New Scheduling Strategies and Hybrid Programming for a Parallel Right-looking Sparse LU Factorization Algorithm on Multicore Cluster Systems

Abstract

Parallel sparse LU factorization is a key computational kernel in the solution of a large-scale linear system of equations. In this paper, we propose two strategies to address some scalability issues of a factorization algorithm on modern HPC systems. The first strategy is at the algorithmic-level, we schedule independent tasks as soon as possible to reduce the idle time and the critical path of the algorithm. We demonstrate using thousands of cores that our new scheduling strategy reduces the runtime by nearly three-fold from that of a state-of-the-art pipelined factorization algorithm. The second strategy is at both programming- and architecture-levels, we incorporate light-weight Open MP threads in each MPI process to reduce both memory and time overheads of a pure MPI implementation on many core NUMA architectures.

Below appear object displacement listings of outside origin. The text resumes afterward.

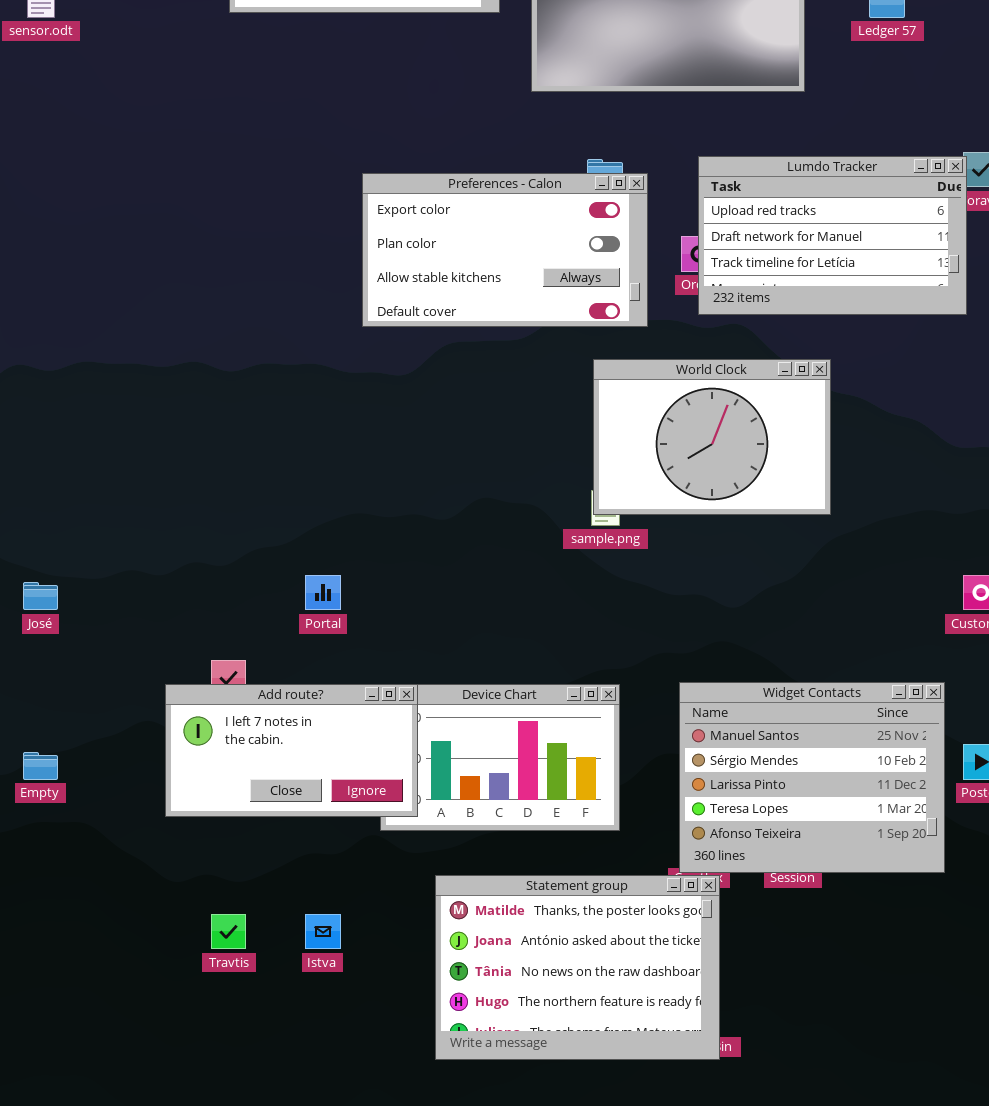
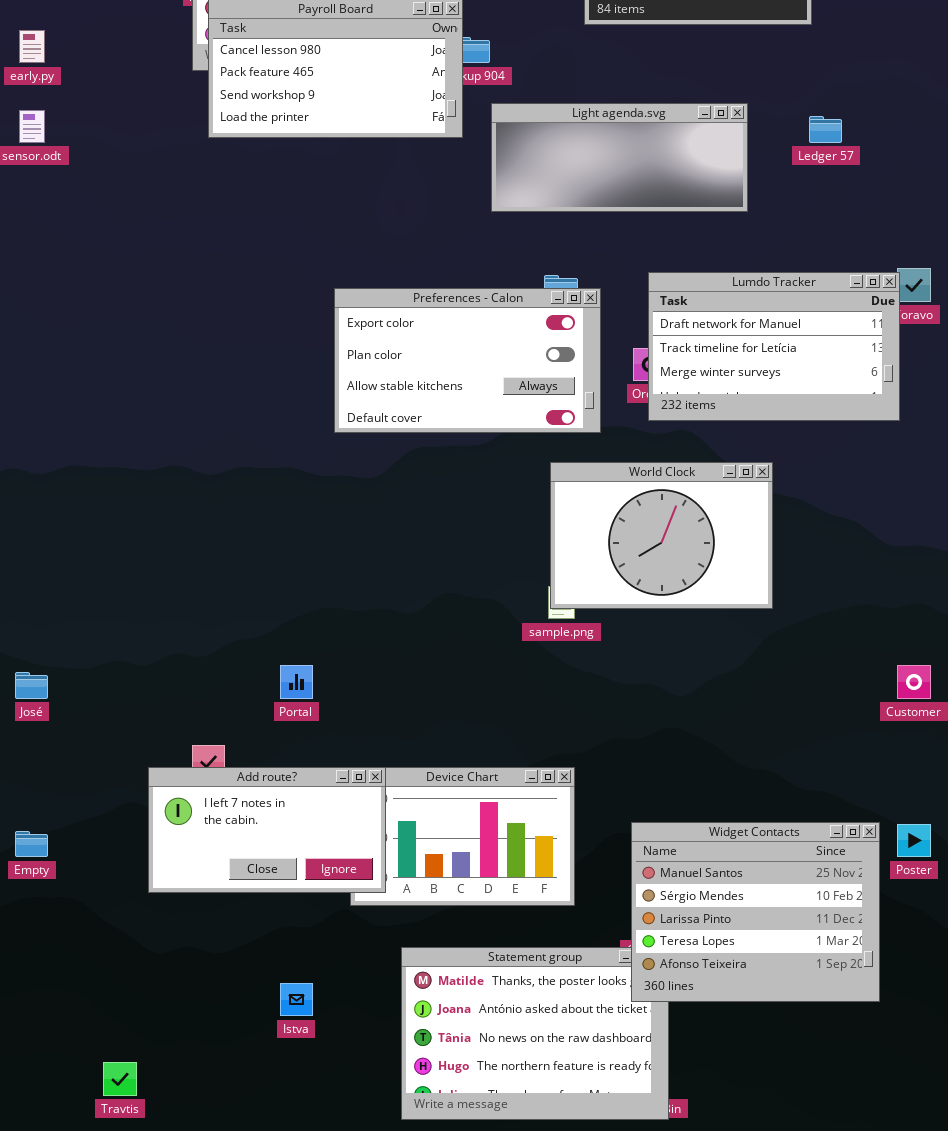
Lumdo Tracker: [698,156,967,315] -> [648,272,900,421], scrolled down 1 row
Widget Contacts: [679,682,945,873] -> [631,822,880,1002], moved
Travtis: [211,914,246,949] -> [103,1062,137,1096], moved

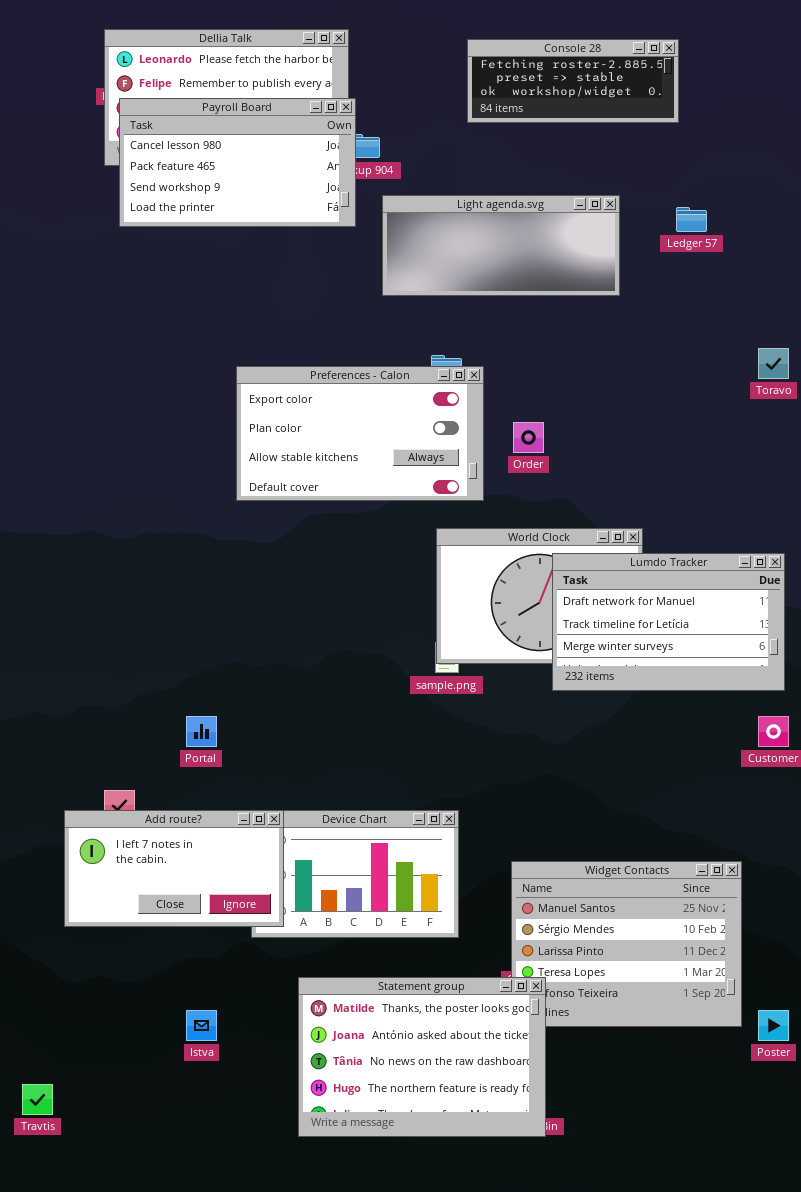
Lumdo Tracker: [648,272,900,421] -> [552,553,785,691], moved
Poster: [897,824,931,857] -> [758,1010,789,1041], moved
Statement group: [401,947,669,1120] -> [298,977,546,1137], raised

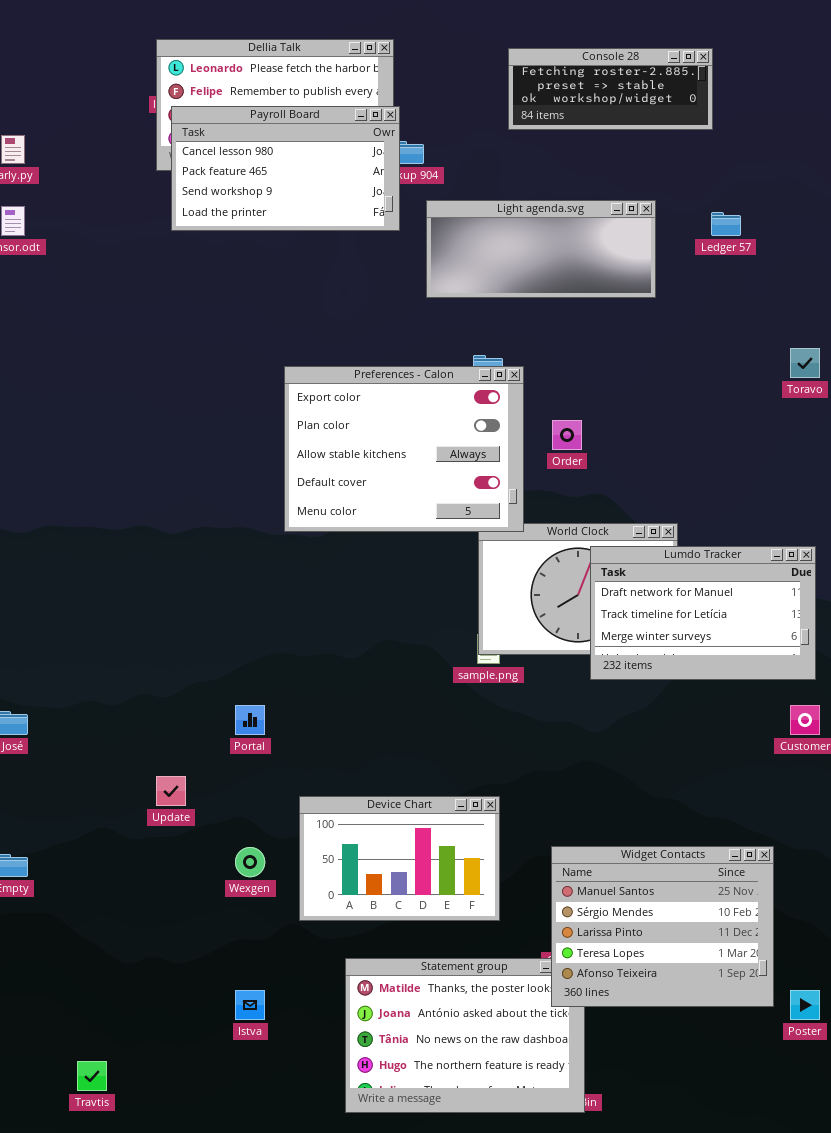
Preferences - Calon: [236,366,484,501] -> [284,366,524,532], resized
Add route?: [64,810,284,927] -> none, closed
Widget Contacts: [511,861,742,1027] -> [551,846,774,1007], raised

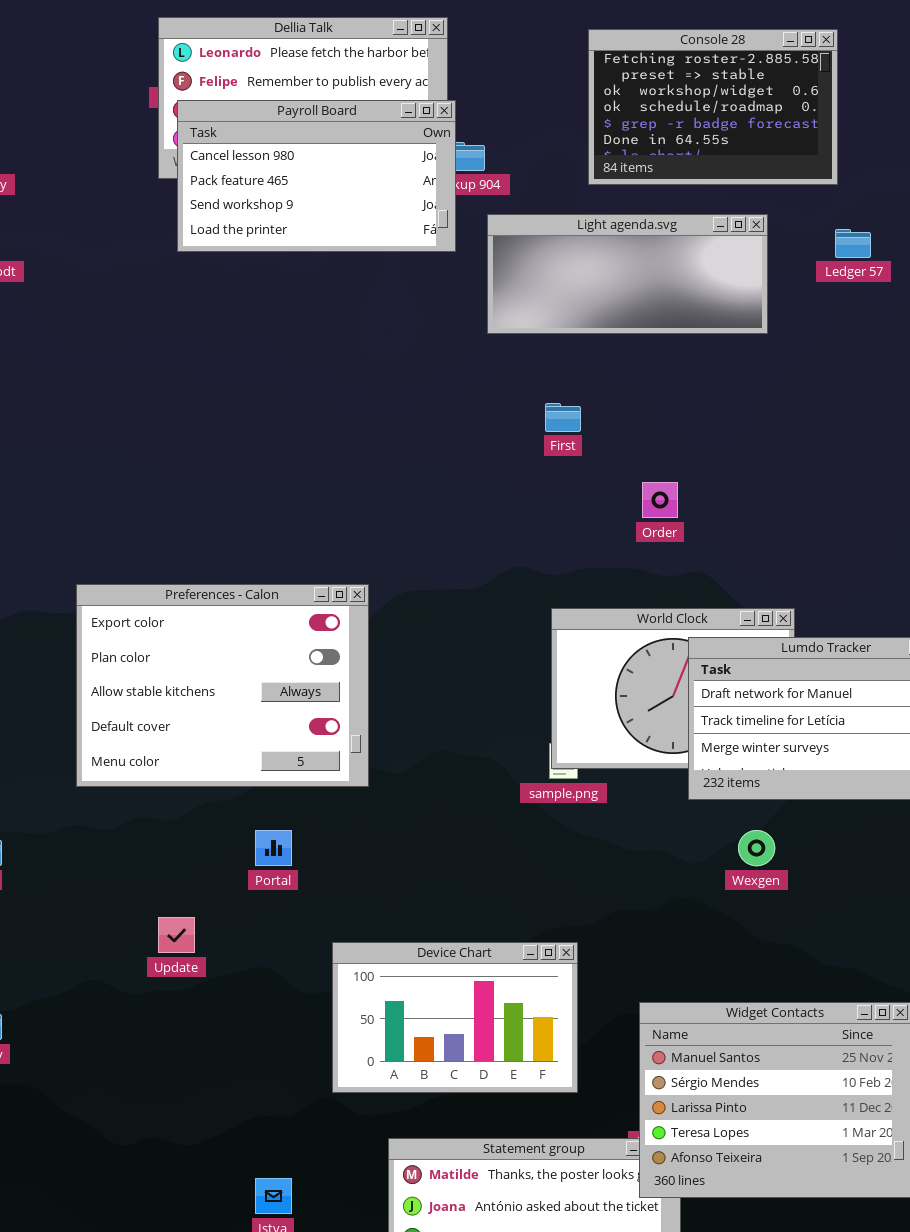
Console 28: [508,48,713,130] -> [588,29,838,185], resized
Preferences - Calon: [284,366,524,532] -> [76,584,369,787], moved
Wexgen: [235,847,265,877] -> [738,830,775,866], moved

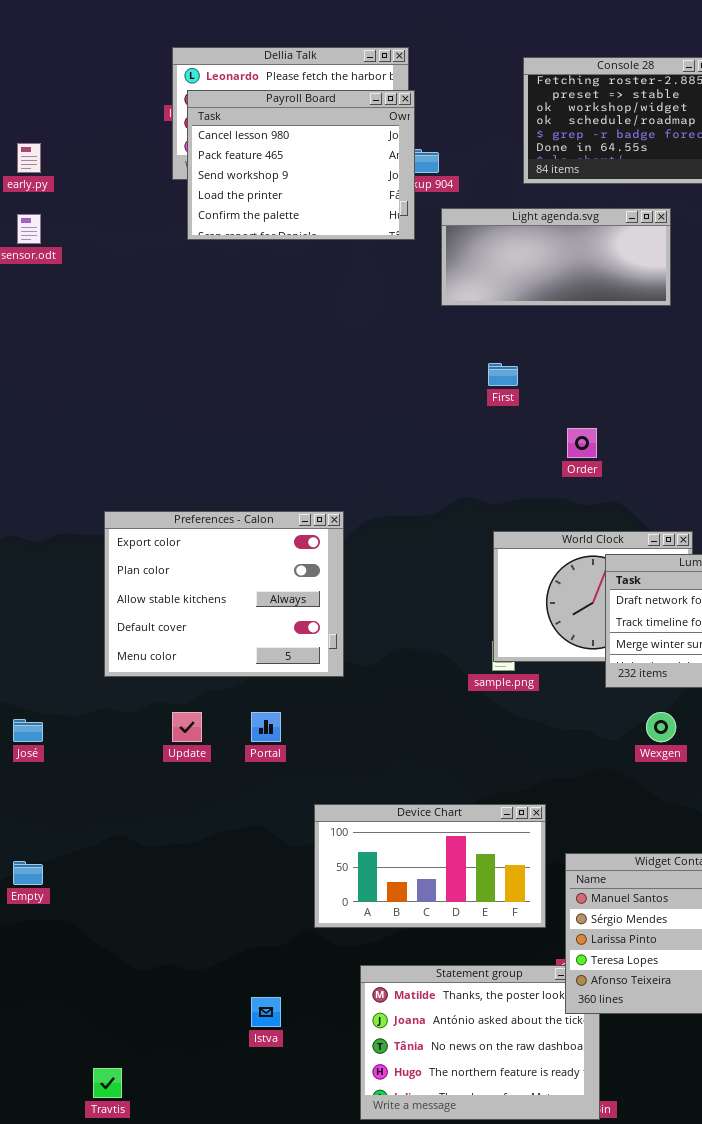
Payroll Board: [177,100,456,252] -> [187,90,415,240], resized
Update: [158,917,195,953] -> [172,712,202,742], moved
Device Chart: [332,942,578,1093] -> [314,804,546,928], resized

Using this hybrid programming paradigm, we obtain a significant reduction in memory usage while achieving a parallel efficiency competitive with that of a pure MPI paradigm. As a result, in comparison to a pure MPI paradigm which failed due to the per-core memory constraint, the hybrid paradigm could utilize more cores on each node and reduce the factorization time on the same number of nodes. We show extensive performance analysis of the new strategies using thousands of cores of the two leading HPC systems, a Cray-XE6 and an IBM iDataPlex.